## DATA PROVIDED
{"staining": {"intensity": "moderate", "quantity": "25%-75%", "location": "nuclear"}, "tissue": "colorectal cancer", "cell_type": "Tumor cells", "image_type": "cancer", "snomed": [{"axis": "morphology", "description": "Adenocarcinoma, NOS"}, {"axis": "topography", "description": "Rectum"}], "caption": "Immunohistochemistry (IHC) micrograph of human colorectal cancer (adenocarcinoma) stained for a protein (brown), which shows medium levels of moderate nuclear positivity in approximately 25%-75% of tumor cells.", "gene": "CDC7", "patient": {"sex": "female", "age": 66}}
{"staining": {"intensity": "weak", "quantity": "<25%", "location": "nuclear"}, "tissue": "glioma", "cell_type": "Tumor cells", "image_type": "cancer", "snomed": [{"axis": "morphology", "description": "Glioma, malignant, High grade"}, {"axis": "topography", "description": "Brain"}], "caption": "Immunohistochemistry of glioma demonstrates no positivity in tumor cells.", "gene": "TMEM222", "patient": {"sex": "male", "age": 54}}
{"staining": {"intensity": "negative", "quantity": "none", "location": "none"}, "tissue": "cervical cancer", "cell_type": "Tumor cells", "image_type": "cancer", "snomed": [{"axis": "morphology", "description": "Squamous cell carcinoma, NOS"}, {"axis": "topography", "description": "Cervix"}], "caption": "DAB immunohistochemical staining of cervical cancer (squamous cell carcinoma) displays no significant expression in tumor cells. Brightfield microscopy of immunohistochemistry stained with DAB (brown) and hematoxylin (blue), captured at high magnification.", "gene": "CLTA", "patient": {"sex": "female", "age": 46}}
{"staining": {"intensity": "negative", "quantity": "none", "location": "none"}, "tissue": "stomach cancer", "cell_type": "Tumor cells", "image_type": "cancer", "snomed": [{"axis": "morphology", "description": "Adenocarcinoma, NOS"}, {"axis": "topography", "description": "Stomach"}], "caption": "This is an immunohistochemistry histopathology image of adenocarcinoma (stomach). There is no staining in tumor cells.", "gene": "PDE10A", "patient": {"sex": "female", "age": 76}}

## EXERCISE INSTRUCTIONS
Check each line of the data above for the string "positivity", and copy the ones that have it.

## TASK RESPONSE
{"staining": {"intensity": "moderate", "quantity": "25%-75%", "location": "nuclear"}, "tissue": "colorectal cancer", "cell_type": "Tumor cells", "image_type": "cancer", "snomed": [{"axis": "morphology", "description": "Adenocarcinoma, NOS"}, {"axis": "topography", "description": "Rectum"}], "caption": "Immunohistochemistry (IHC) micrograph of human colorectal cancer (adenocarcinoma) stained for a protein (brown), which shows medium levels of moderate nuclear positivity in approximately 25%-75% of tumor cells.", "gene": "CDC7", "patient": {"sex": "female", "age": 66}}
{"staining": {"intensity": "weak", "quantity": "<25%", "location": "nuclear"}, "tissue": "glioma", "cell_type": "Tumor cells", "image_type": "cancer", "snomed": [{"axis": "morphology", "description": "Glioma, malignant, High grade"}, {"axis": "topography", "description": "Brain"}], "caption": "Immunohistochemistry of glioma demonstrates no positivity in tumor cells.", "gene": "TMEM222", "patient": {"sex": "male", "age": 54}}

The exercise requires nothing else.